The unique properties of wzc position it as a promising target for antimicrobial development:

• As a bacterial-specific tyrosine kinase with no mammalian homologs, wzc inhibitors may offer high selectivity with minimal host toxicity

• The role of wzc in virulence and biofilm formation suggests that inhibitors could reduce pathogenicity without directly killing bacteria, potentially reducing selection pressure for resistance

• Structure-guided design approaches can leverage the ATP-binding pocket and substrate recognition sites to develop highly specific inhibitors

• Combination approaches targeting wzc alongside conventional antibiotics may enhance efficacy against biofilm-associated infections

Research in this direction should focus on high-throughput screening of chemical libraries, rational design based on structural information, and in vivo validation of candidate molecules in relevant infection models.
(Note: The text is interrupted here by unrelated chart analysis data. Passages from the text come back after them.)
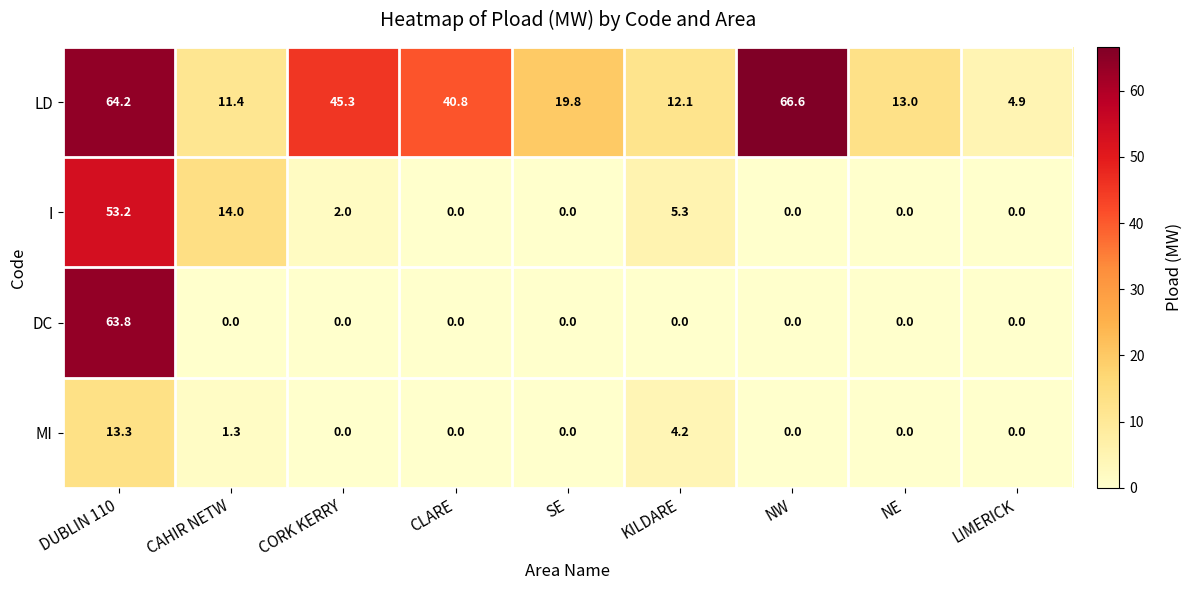

What is the maximum value shown in the chart?

66.6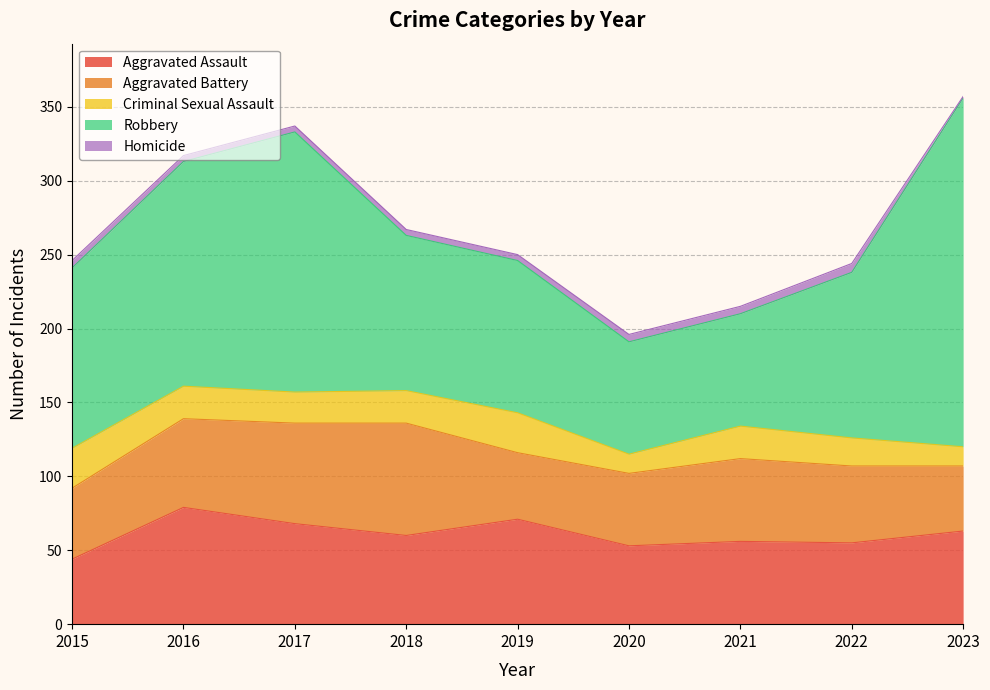

True or false: Aggravated Battery has a value of 76 at 2015.

False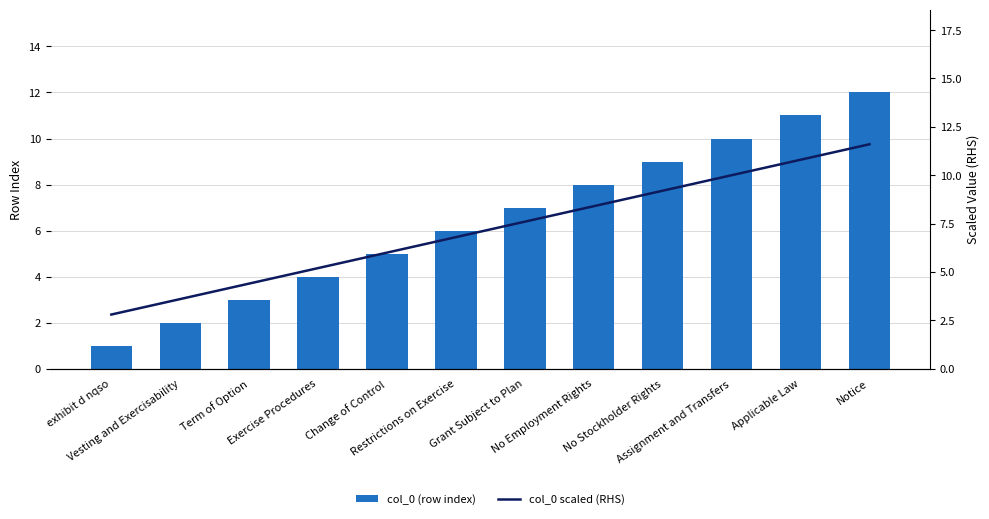

Reading right to left, extract all data points from this chart.

col_0 (row index): Notice=12.0	Applicable Law=11.0	Assignment and Transfers=10.0	No Stockholder Rights=9.0	No Employment Rights=8.0	Grant Subject to Plan=7.0	Restrictions on Exercise=6.0	Change of Control=5.0	Exercise Procedures=4.0	Term of Option=3.0	Vesting and Exercisability=2.0	exhibit d nqso=1.0
col_0 scaled (RHS): Notice=11.6	Applicable Law=10.8	Assignment and Transfers=10.0	No Stockholder Rights=9.2	No Employment Rights=8.4	Grant Subject to Plan=7.6	Restrictions on Exercise=6.8	Change of Control=6.0	Exercise Procedures=5.2	Term of Option=4.4	Vesting and Exercisability=3.6	exhibit d nqso=2.8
What are the emerging technologies for studying wzc-dependent phosphorylation networks in Salmonella?

Advanced technologies for phosphorylation studies include:

• Phosphoproteomic approaches:

  • Phosphopeptide enrichment coupled with mass spectrometry

  • SILAC (Stable Isotope Labeling with Amino acids in Cell culture) for quantitative comparison

  • Targeted selected reaction monitoring (SRM) for focused analysis of specific phosphosites

• High-throughput screening methods:

  • Protein microarrays to identify novel substrates

  • Peptide libraries to define phosphorylation motif preferences

  • Genetic interaction screens to map functional connections

• In vivo phosphorylation monitoring:

  • Genetically encoded biosensors

  • Phospho-specific antibodies for immunofluorescence

  • Proximity labeling approaches to identify spatially restricted interactions

These methodologies can be applied to compare phosphorylation networks between wild-type and wzc mutant strains, identifying both direct substrates and downstream signaling effects that contribute to bacterial phenotypes.